Born in one of LA’s most well-represented Latino areas, Guisados has the perfect geographical location to produce some of the best tacos in the city. Established in Boyle Heights in 2010, Guisados specializes in serving traditional Mexican cuisine, offering a selection of tacos, quesadillas and some of the sweetest “agua fresca” (non-alcoholic Mexican drink) options one might ever taste.

Guisados is more than accessible with five locations scattered throughout the city in Boyle Heights, Downtown LA, Echo Park, Burbank and West Hollywood.

Upon my arrival to the West Hollywood location, I encountered a 20-minute wait. It is important to note, however, that wait time will vary depending on the day of the week. The location’s ambiance was somewhat hipster with a very laid-back crowd.

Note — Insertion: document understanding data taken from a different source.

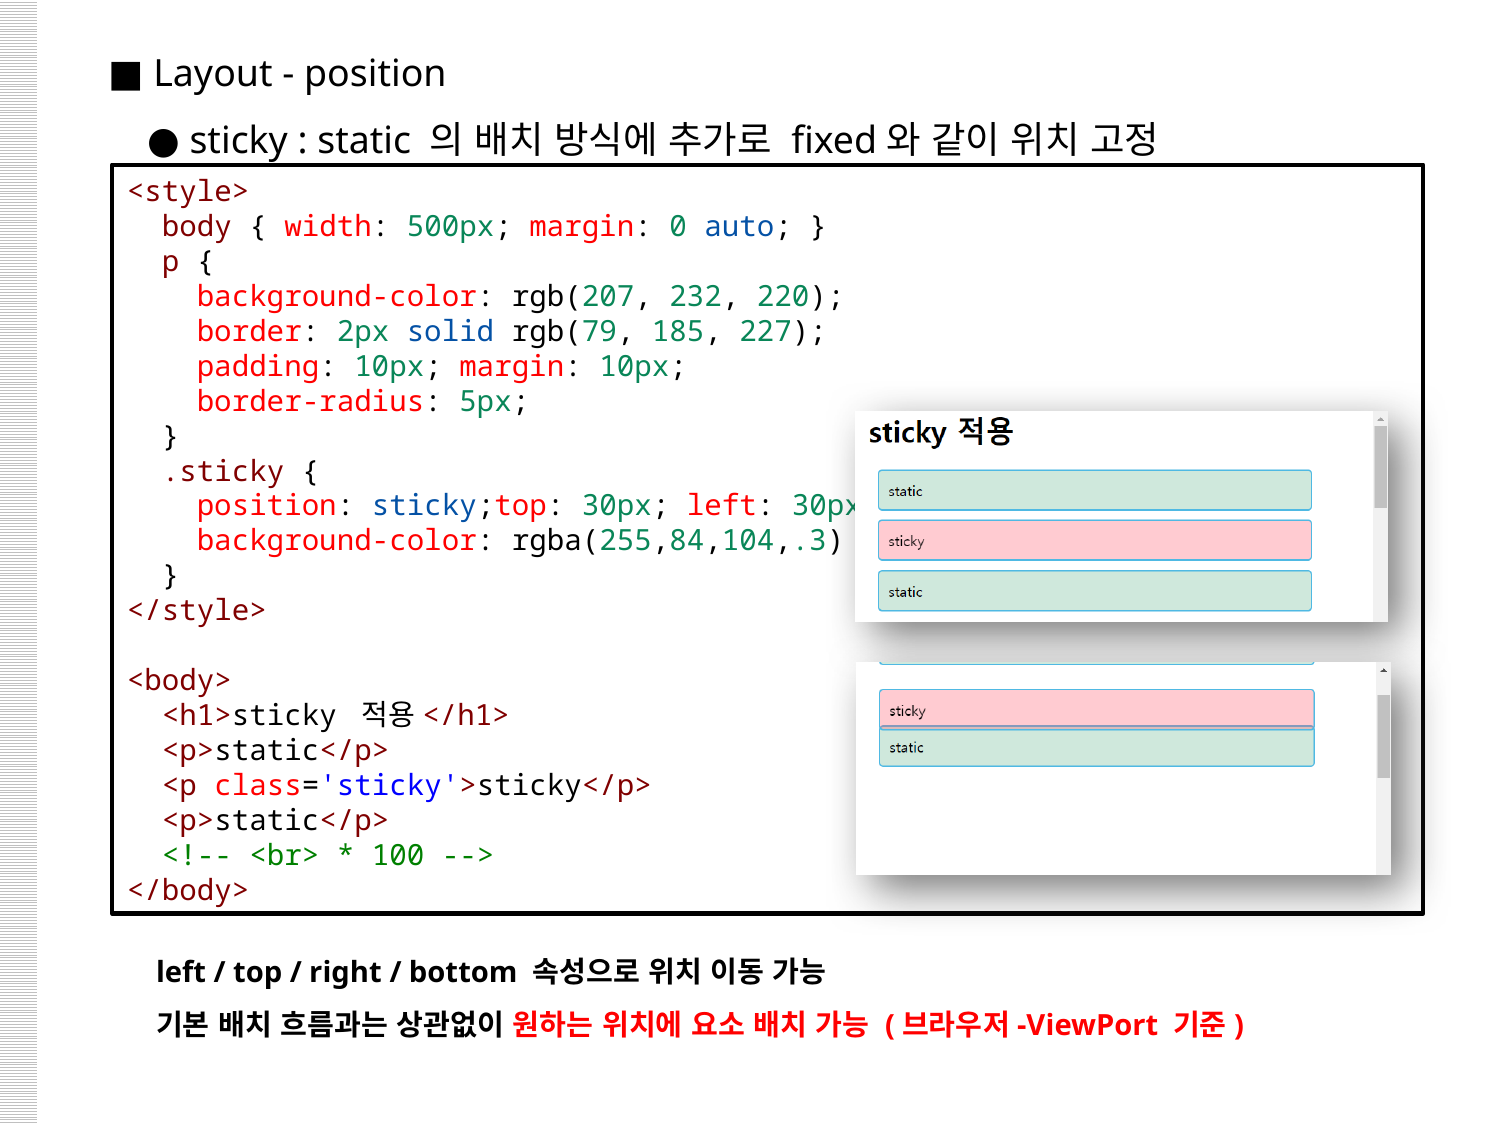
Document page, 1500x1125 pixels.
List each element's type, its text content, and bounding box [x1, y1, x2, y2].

text_box ■ Layout - position ● sticky : static 의 배치 방식에 추가로 fixed와 같이 위치 고정 [93, 19, 1175, 169]
picture [855, 410, 1389, 622]
text_box <style> body { width: 500px; margin: 0 auto; } p { background-color: rgb(207, 232, 220); border: 2px solid rgb(79, 185, 227); padding: 10px; margin: 10px; border-radius: 5px; } .sticky { position: sticky;top: 30px; left: 30px; background-color: rgba(255,84,104,.3) } </style> <body> <h1>sticky 적용</h1> <p>static</p> <p class='sticky'>sticky</p> <p>static</p> <!-- <br> * 100 --> </body> [110, 163, 1425, 916]
text_box left / top / right / bottom 속성으로 위치 이동 가능 기본 배치 흐름과는 상관없이 원하는 위치에 요소 배치 가능 (브라우저-ViewPort 기준) [141, 928, 1259, 1049]
picture [855, 662, 1391, 875]
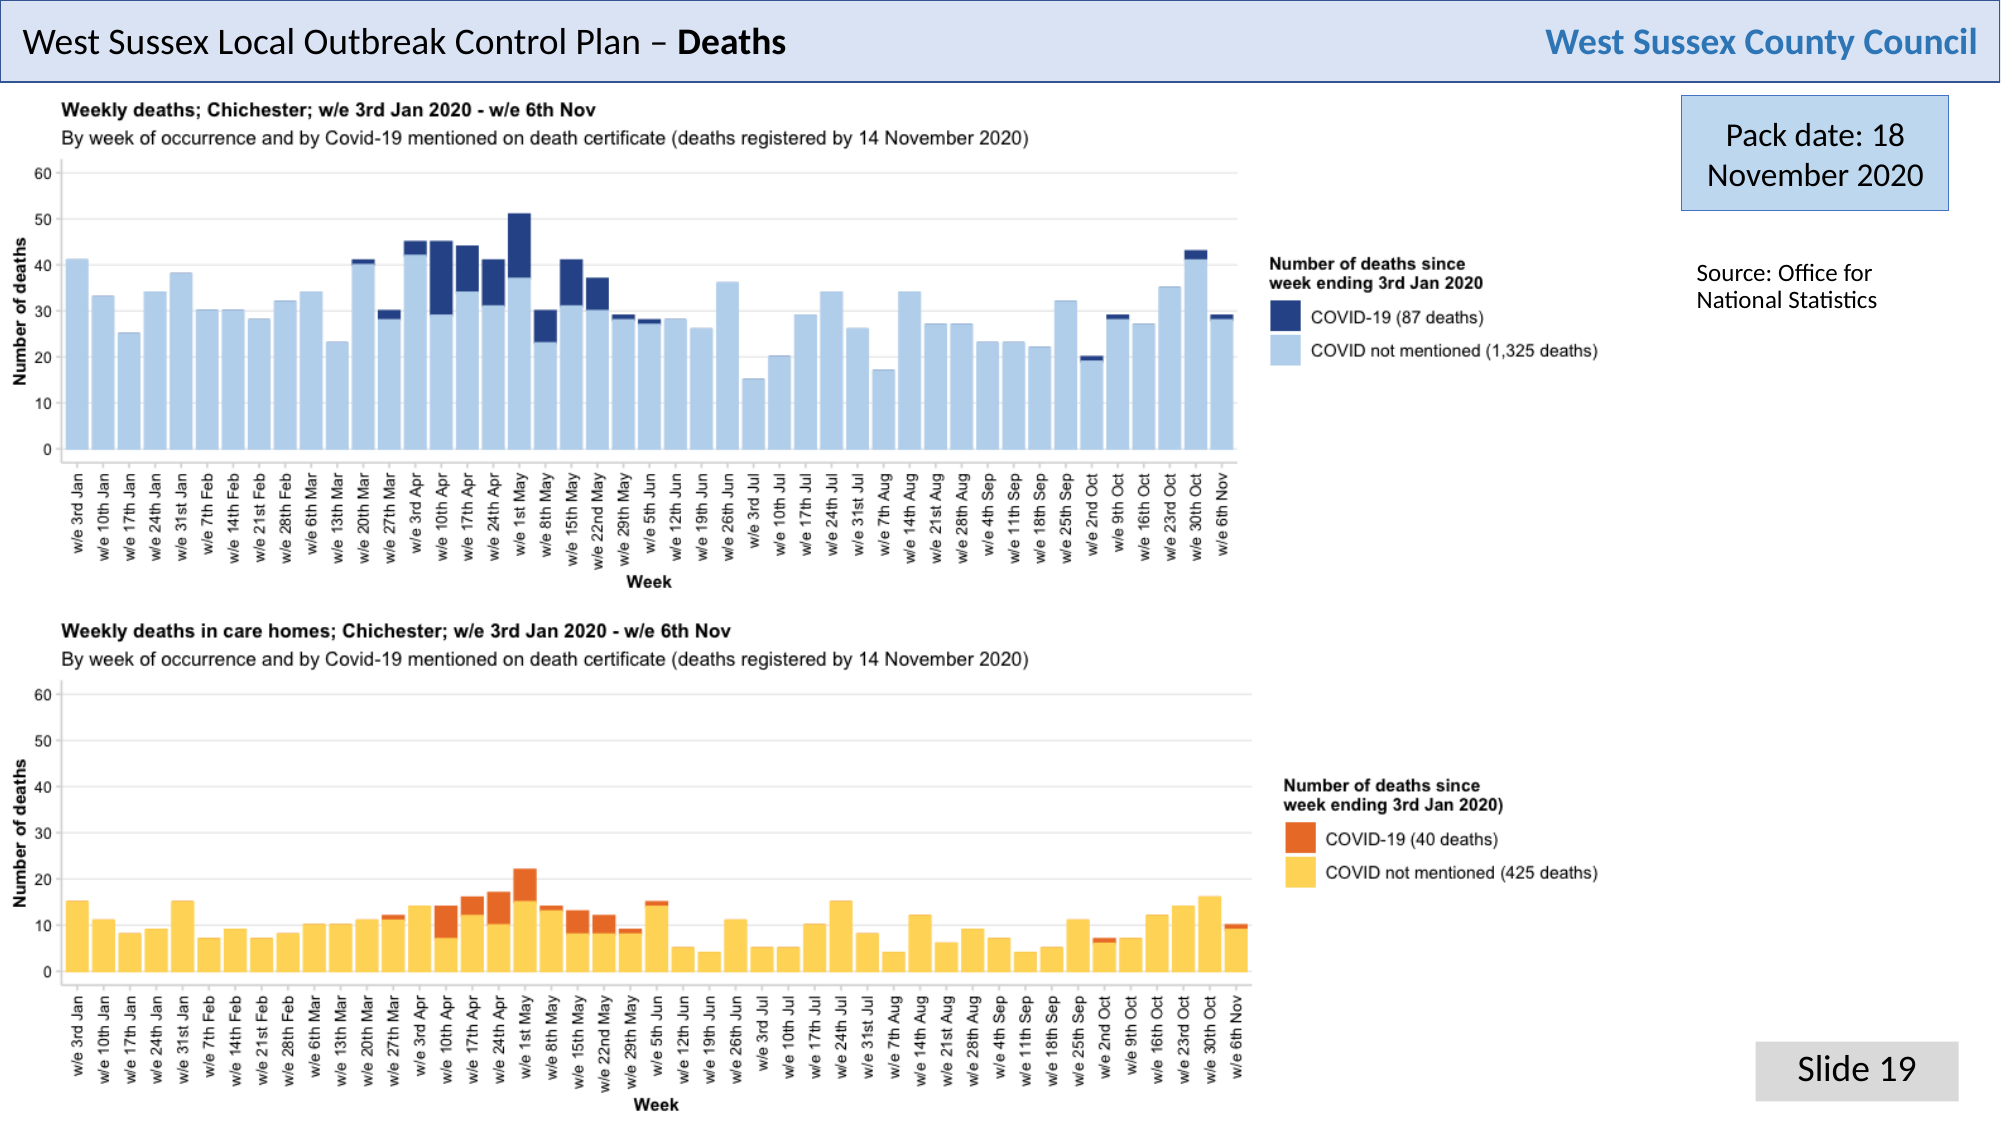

At Guisados, I always order the sampler plate. The sampler plate comes with six taco samples of your choosing with options divided into five categories: beef, seafood, pork, chicken, and vegan. Most tend to be satisfied with eating one sampler plate, as the plate gives you a good amount of food.

In my latest visit, I ordered the sampler plate with steak picado, bistek en salsa roja, chicharron, chuleta en chile verde, chorizo and cochinita pibil tacos. In addition, I ordered a small horchata, of which I was joyfully delighted by. Mixed with a good helping of cinnamon and sugar, the horchata is undoubtedly the best drink at Guisados.

One of my favorite dishes was the steak picado taco. The picado was brilliantly coated with hints of bacon that only enhanced the salty and peppery nature of the steak. There was also a sweet blend of bell peppers toppled over with black beans and an all-powerful serrano chile. My top choice; however, has to be the chorizo. The way Guisados executed the chorizo taco appealed to my every taste bud, and the sweetness and crispness of the red onion did a good job of refreshing my palate.

Overall, my experience was pleasant, even though I found myself scrambling to the water station one too many times because my tolerance for chile is low.